= EXERCISE REQUIREMENTS =
Pull out every line in the items below that contains the string "Gerente". Only count matches with the same uppercase and lowercase letters.

····················

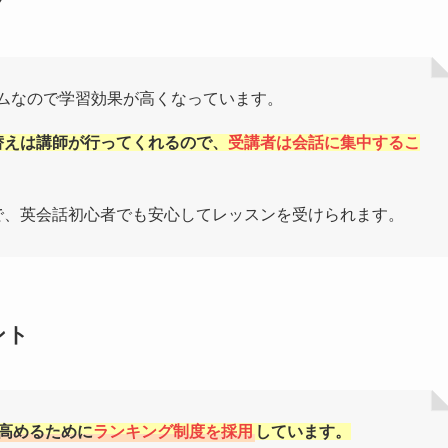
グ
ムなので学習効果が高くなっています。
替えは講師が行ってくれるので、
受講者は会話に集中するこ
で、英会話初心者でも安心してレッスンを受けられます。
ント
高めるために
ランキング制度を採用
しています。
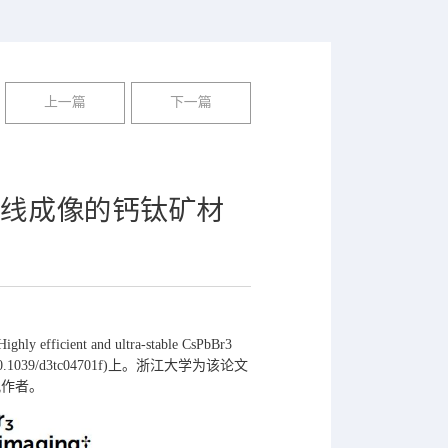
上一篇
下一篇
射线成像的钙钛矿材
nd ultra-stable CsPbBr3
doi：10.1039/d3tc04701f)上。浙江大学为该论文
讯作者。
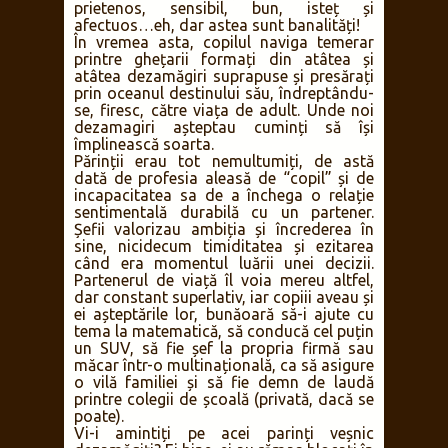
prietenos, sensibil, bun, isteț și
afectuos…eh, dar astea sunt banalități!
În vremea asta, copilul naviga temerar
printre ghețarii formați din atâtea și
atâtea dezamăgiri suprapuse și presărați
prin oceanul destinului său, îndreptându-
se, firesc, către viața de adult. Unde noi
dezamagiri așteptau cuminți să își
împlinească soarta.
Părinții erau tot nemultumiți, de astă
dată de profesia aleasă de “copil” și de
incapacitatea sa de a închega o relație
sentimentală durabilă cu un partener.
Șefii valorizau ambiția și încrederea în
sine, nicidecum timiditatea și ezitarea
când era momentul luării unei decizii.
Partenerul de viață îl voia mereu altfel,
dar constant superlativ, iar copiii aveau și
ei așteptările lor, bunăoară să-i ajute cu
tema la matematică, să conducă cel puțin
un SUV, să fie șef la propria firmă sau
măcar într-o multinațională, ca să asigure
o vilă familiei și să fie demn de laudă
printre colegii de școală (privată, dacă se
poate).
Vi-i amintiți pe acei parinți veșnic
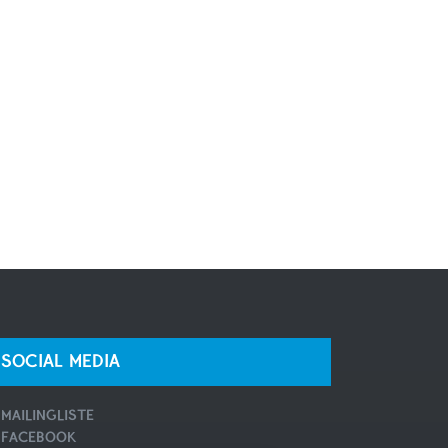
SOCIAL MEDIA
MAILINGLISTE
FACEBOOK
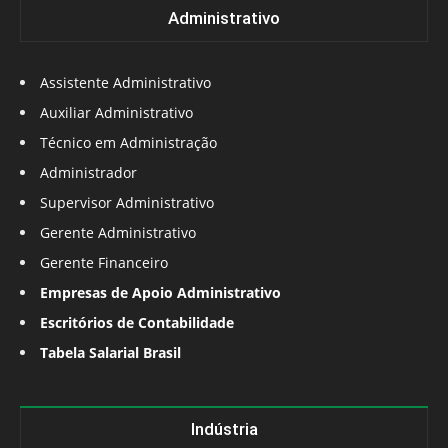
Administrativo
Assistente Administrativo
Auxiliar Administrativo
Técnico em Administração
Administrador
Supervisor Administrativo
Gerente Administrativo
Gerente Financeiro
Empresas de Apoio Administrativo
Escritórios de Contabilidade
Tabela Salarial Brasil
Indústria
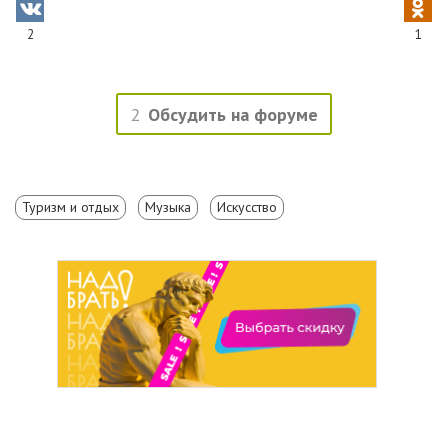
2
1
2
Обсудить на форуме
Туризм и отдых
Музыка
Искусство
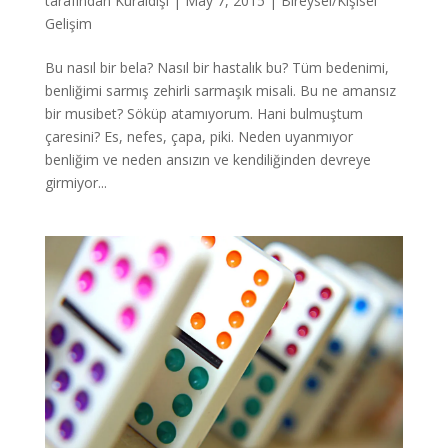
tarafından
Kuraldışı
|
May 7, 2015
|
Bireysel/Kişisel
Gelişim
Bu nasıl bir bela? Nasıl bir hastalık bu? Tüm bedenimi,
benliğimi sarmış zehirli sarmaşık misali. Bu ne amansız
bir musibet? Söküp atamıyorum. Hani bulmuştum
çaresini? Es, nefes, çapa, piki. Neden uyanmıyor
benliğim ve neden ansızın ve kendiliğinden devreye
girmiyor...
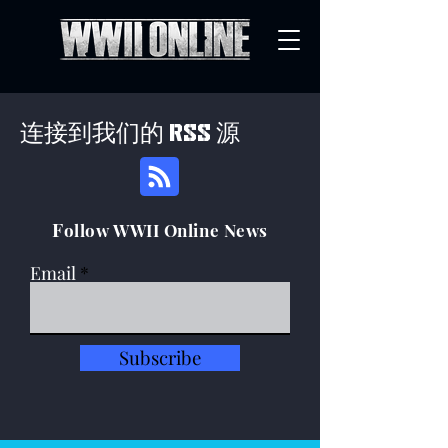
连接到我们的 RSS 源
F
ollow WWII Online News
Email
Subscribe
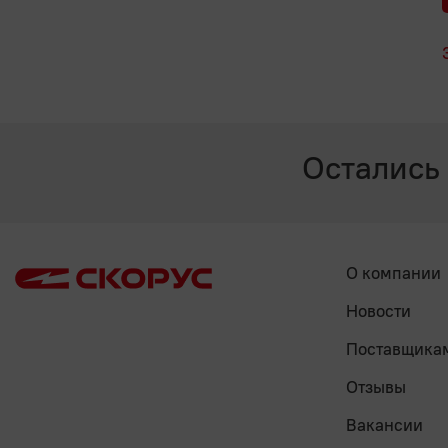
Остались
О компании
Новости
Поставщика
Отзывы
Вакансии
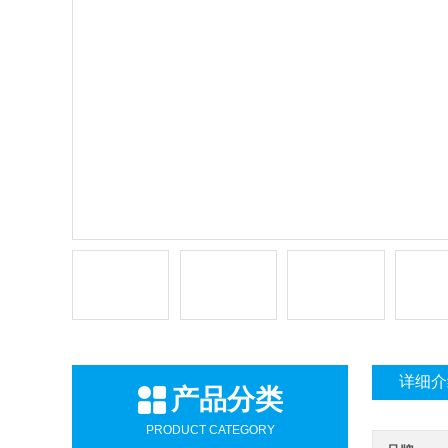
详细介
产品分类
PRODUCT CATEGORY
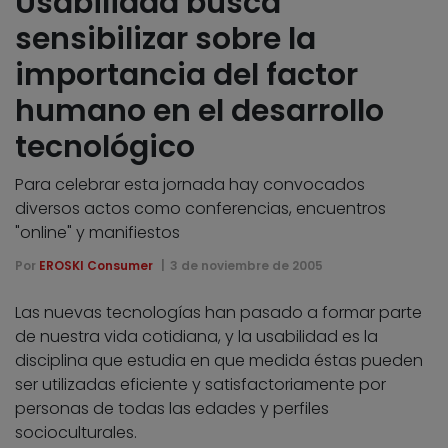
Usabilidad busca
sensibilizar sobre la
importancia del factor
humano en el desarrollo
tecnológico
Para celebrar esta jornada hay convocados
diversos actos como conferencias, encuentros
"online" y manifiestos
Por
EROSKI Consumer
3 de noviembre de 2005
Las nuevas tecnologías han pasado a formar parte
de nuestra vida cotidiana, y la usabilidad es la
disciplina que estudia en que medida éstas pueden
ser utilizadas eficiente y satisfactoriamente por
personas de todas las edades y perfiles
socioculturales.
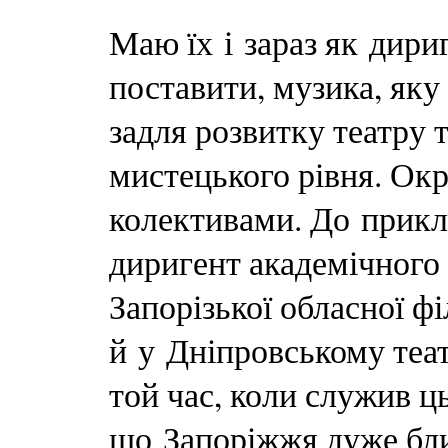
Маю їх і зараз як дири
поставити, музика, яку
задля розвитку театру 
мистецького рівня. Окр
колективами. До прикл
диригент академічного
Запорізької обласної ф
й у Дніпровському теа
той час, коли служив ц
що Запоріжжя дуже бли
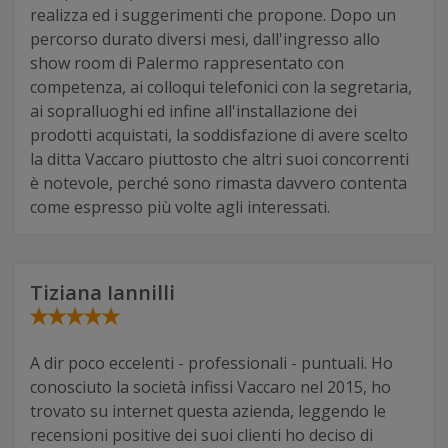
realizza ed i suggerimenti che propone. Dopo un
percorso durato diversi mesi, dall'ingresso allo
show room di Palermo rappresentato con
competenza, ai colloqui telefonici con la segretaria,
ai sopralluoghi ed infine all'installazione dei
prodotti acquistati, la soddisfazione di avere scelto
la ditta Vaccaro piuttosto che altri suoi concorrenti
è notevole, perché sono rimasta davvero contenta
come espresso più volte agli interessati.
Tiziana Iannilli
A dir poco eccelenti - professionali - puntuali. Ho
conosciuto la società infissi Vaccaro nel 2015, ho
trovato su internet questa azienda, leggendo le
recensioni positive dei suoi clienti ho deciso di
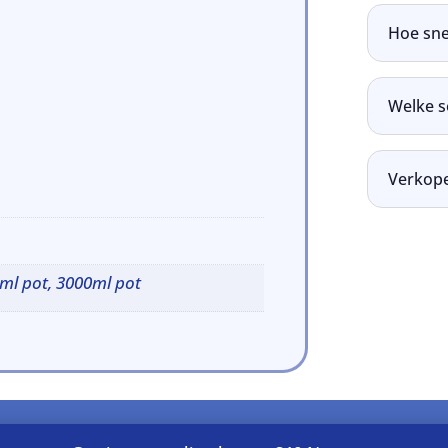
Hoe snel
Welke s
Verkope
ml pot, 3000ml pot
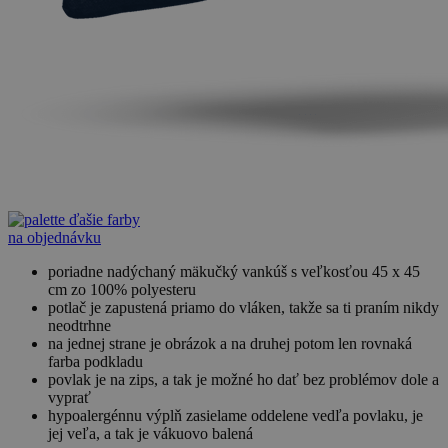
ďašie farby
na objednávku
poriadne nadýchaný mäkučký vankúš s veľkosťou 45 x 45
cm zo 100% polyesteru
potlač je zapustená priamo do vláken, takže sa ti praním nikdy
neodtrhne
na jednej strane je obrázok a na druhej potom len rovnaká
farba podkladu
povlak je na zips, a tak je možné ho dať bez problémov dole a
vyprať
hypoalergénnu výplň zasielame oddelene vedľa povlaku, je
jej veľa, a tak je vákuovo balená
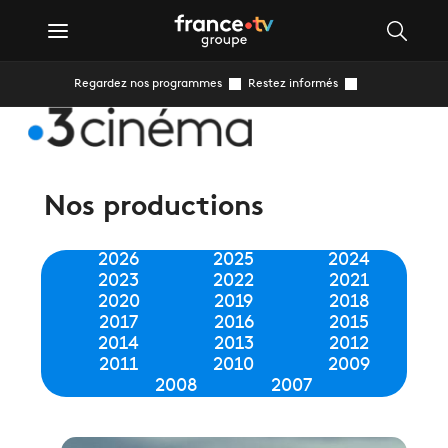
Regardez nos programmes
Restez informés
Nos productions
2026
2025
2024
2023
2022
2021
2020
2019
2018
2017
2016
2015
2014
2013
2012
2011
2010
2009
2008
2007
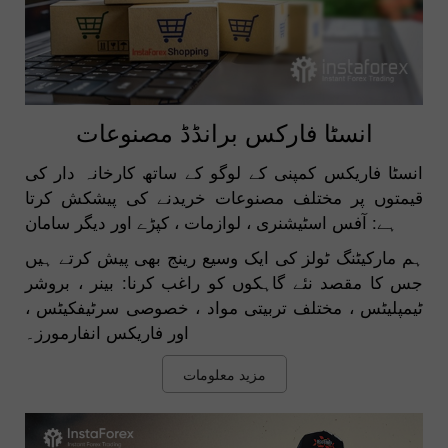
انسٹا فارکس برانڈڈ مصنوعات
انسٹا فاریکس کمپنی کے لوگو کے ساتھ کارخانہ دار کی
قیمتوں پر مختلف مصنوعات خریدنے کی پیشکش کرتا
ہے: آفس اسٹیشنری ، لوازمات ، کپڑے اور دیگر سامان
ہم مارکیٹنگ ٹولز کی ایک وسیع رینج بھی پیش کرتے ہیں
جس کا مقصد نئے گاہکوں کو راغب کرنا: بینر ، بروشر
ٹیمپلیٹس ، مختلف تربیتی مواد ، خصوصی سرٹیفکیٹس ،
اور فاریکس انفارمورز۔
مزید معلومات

····················

= EXERCISE RESULT =
Gerente Administrativo
Gerente Financeiro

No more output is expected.